▶ [Document excerpt]
>>
$2.6 Million NIH Grant Supports Search for Genetic Cure for Hypertrophic Cardiomyopathy

Fourteen million people around the globe have hypertrophic cardiomyopathy (HCM), a deadly condition that is frequently undiagnosed, even though it is the most common genetic heart disease.

HCM can be traced many times to a mutation in a single gene, but currently, a safe way to address the mutation with gene-editing treatment does not exist. A recent $2.6 million NIH grant to fund gene editing research could lead to a game-changing advancement in treatment, announced the University of Pennsylvania (UP). The research will be led by Sherry Gao, Presidential Penn Compact Associate Professor in Chemical and Biomolecular Engineering (CBE) and Bioengineering (BE) within Penn Engineering, and Zheng Sun, Associate Professor in Endocrinology, Diabetes, and Metabolism at Baylor College of Medicine.

One of the biggest challenges of gene editing is the danger of modifying “off-targets,” which are portions of RNA and DNA that should not be touched. “If you want to correct a single mutation in 3 billion letters of DNA, you are correcting one letter,” said Sun. Gene editing only works if it is immensely precise, modifying the sole genetic target that underlies a condition.

Gao and her team hope to build on a split adenine base editor (sABE) that her lab developed in 2023. An sABE is a type of gene editor that uses an innovative method to reduce the risk of off-target mutations. “We split the editor into two proteins that only work when joined by a small molecule,” said Gao. “It’s like a switch — when you don’t have the small molecule, there’s no gene-editing activity.”

Funding from the NIH grant will enable Gao’s lab to test small molecule candidates to determine if they can activate the sABE tool. Candidates will consist of drugs that clinical trials have proved safe for human use.

While Gao’s lab at Penn Engineering concentrates on finding the right activating molecule, Sun’s lab at Baylor will test the split-based editing tools in animals to see if they can fix a mutation in a gene that underlies about 40% of familial HCM cases. Gao and Sun hope their research will yield improved safety of gene editing tools and lead to advancements in treating HCM.
<<
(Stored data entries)
>>
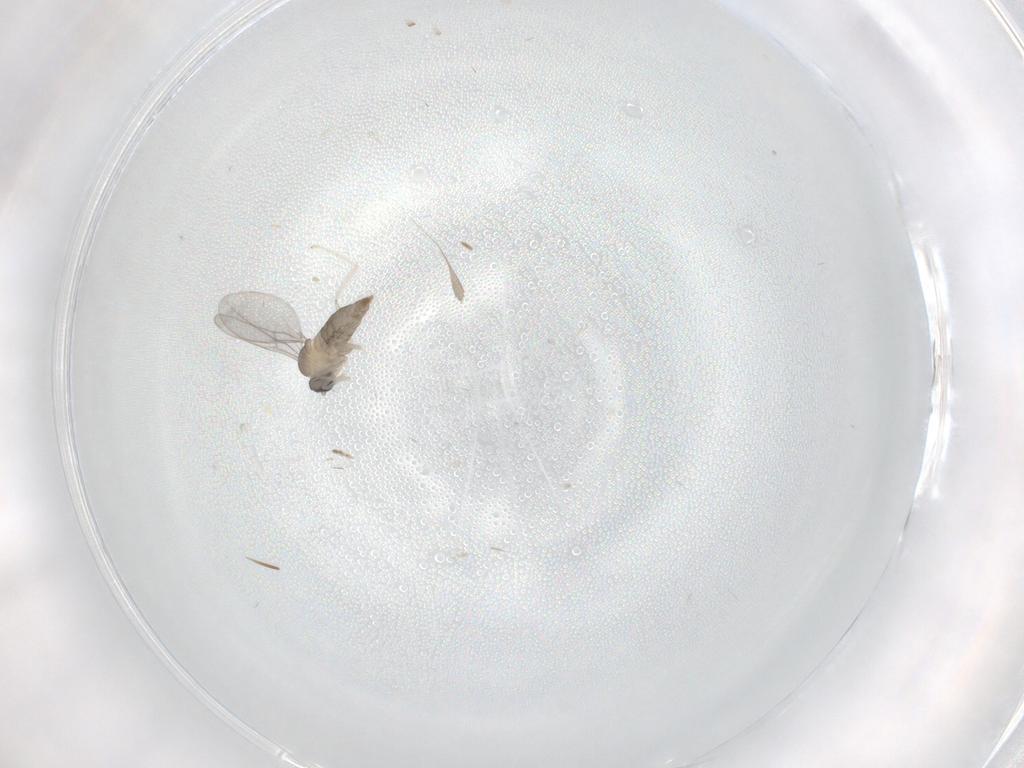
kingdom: Animalia
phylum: Arthropoda
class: Insecta
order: Diptera
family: Cecidomyiidae
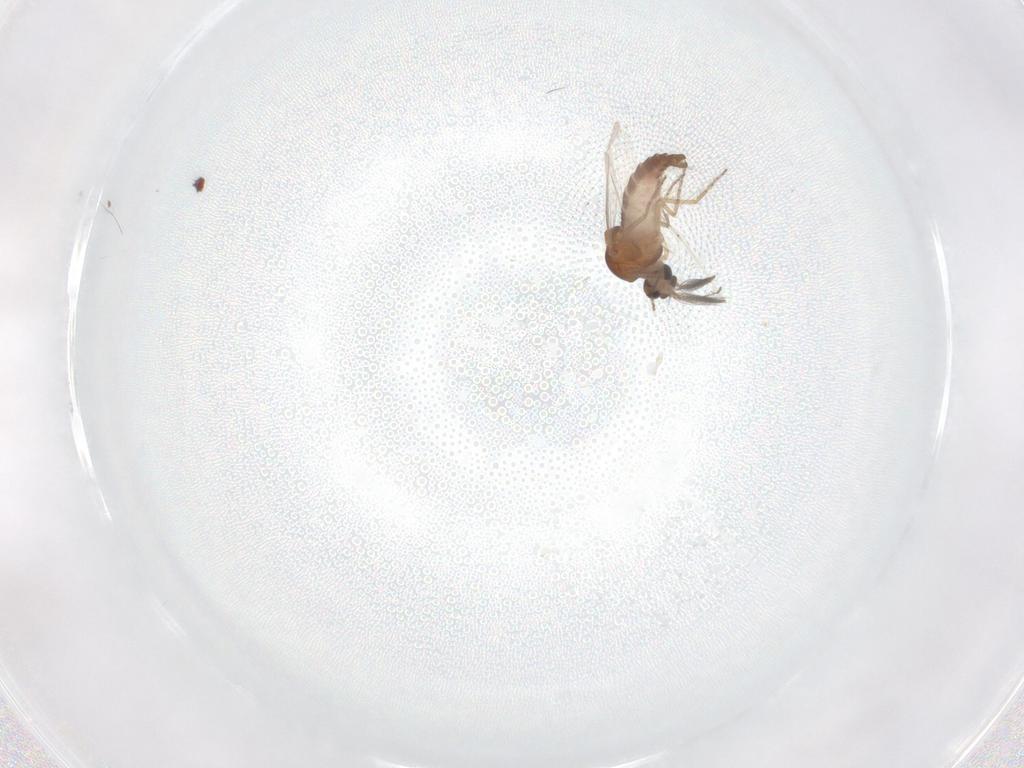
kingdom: Animalia
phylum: Arthropoda
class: Insecta
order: Diptera
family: Ceratopogonidae
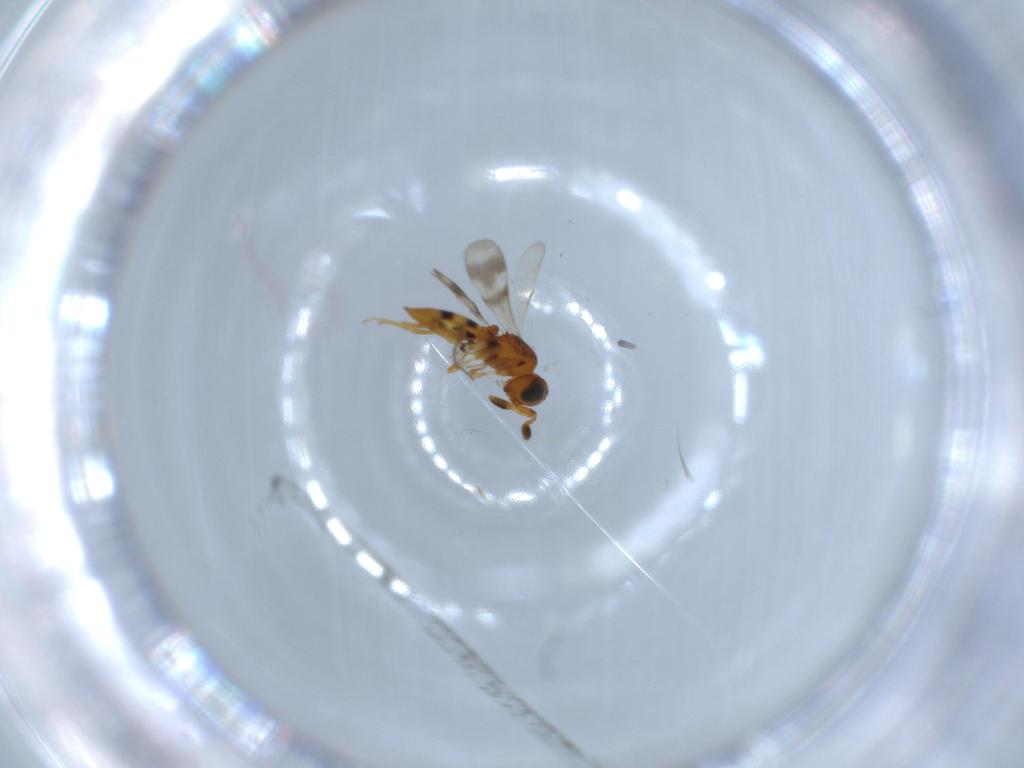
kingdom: Animalia
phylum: Arthropoda
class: Insecta
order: Hymenoptera
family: Scelionidae
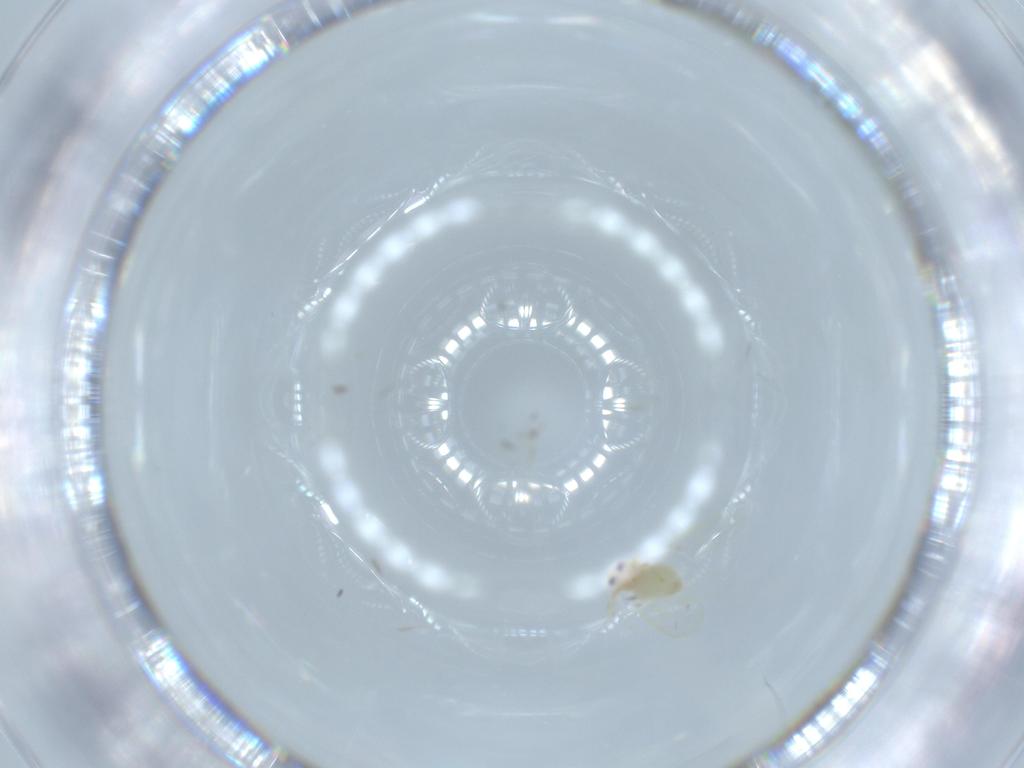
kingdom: Animalia
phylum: Arthropoda
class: Insecta
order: Hemiptera
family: Aleyrodidae
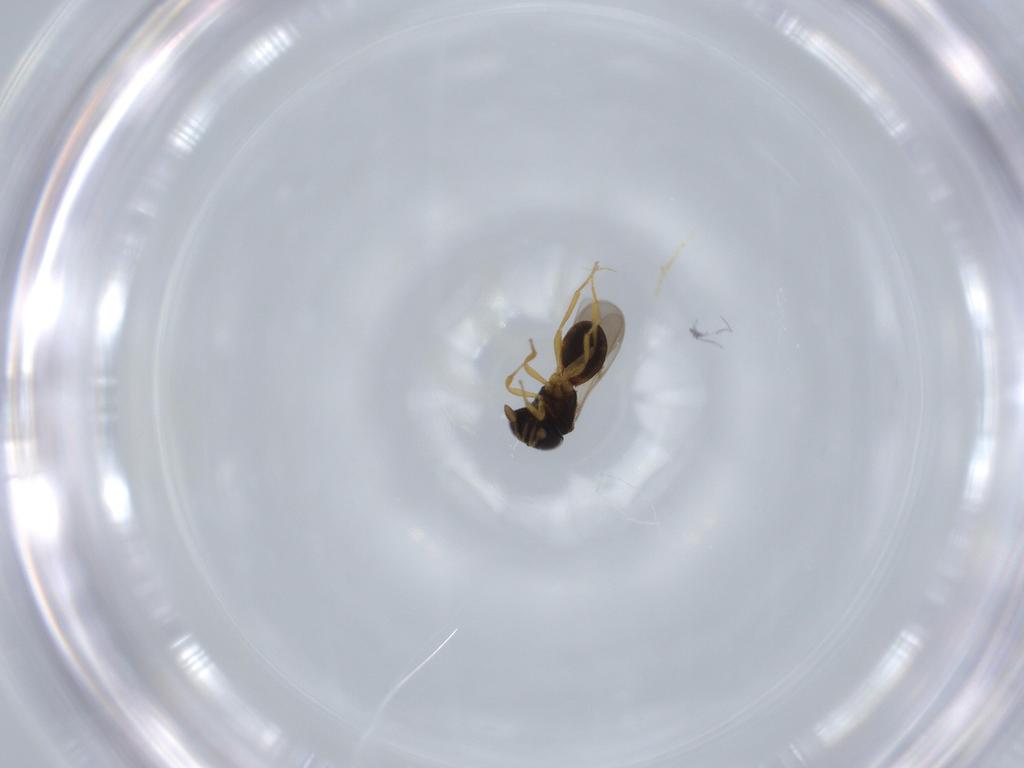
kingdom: Animalia
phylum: Arthropoda
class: Insecta
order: Hymenoptera
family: Scelionidae
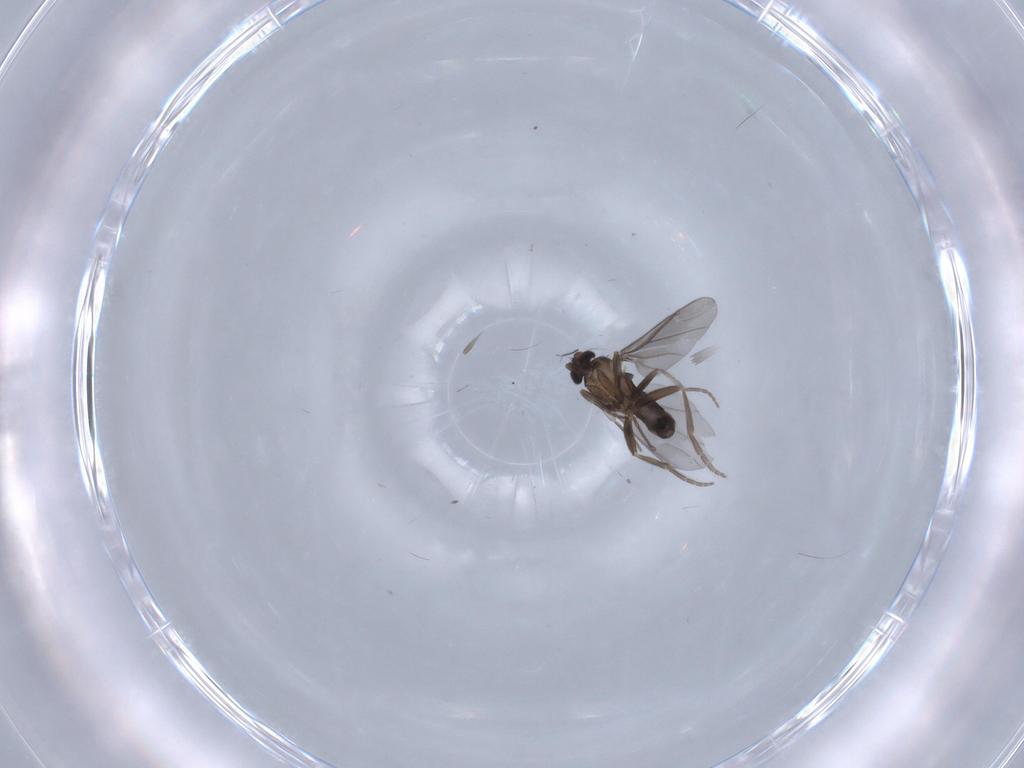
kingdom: Animalia
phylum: Arthropoda
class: Insecta
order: Diptera
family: Phoridae
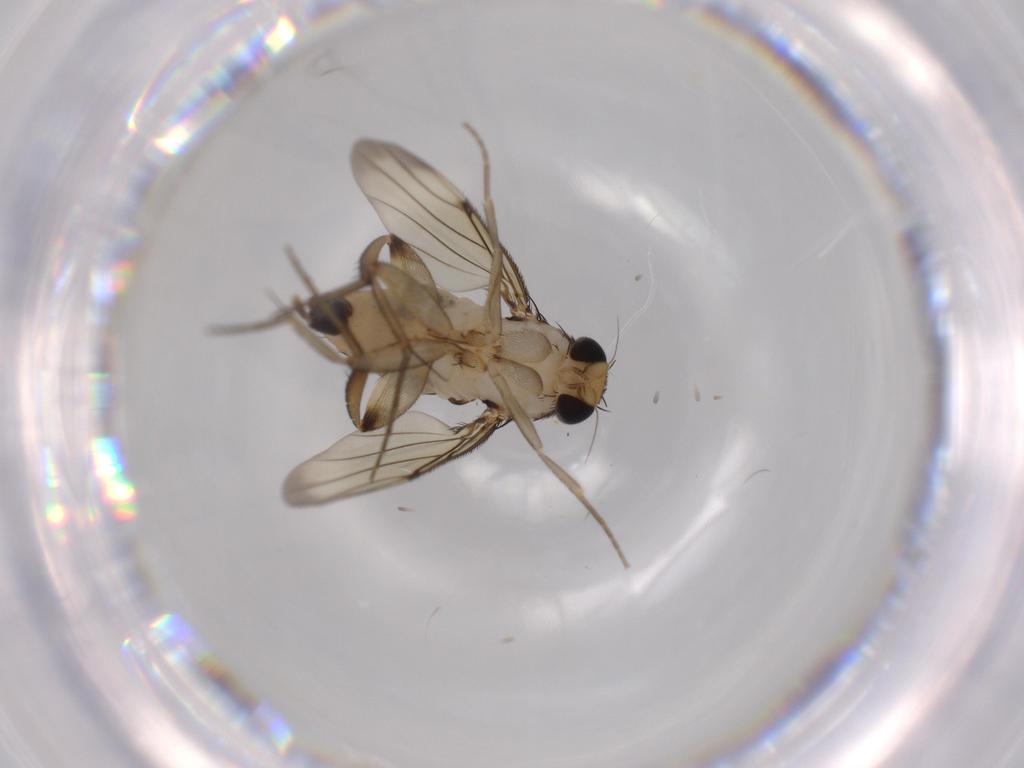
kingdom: Animalia
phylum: Arthropoda
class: Insecta
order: Diptera
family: Phoridae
<<
▶ [Work request 1]
Answer these questions about the article on the HCM gene-editing grant.
(a) How many people around the globe have hypertrophic cardiomyopathy?
(b) In what year did Gao's lab develop the split adenine base editor?
(c) About what share of familial HCM cases does the gene tested in Sun's lab underlie?
▶ [Work request 2] Transcribe word for word the part of the article on the HCM gene-editing grant that opens with the words containing "One of the biggest" and closes with "underlies a condition.".

▶ [Answer section 1]
(a) Fourteen million people.
(b) 2023.
(c) About 40%.

▶ [Answer section 2]
One of the biggest challenges of gene editing is the danger of modifying “off-targets,” which are portions of RNA and DNA that should not be touched. “If you want to correct a single mutation in 3 billion letters of DNA, you are correcting one letter,” said Sun. Gene editing only works if it is immensely precise, modifying the sole genetic target that underlies a condition.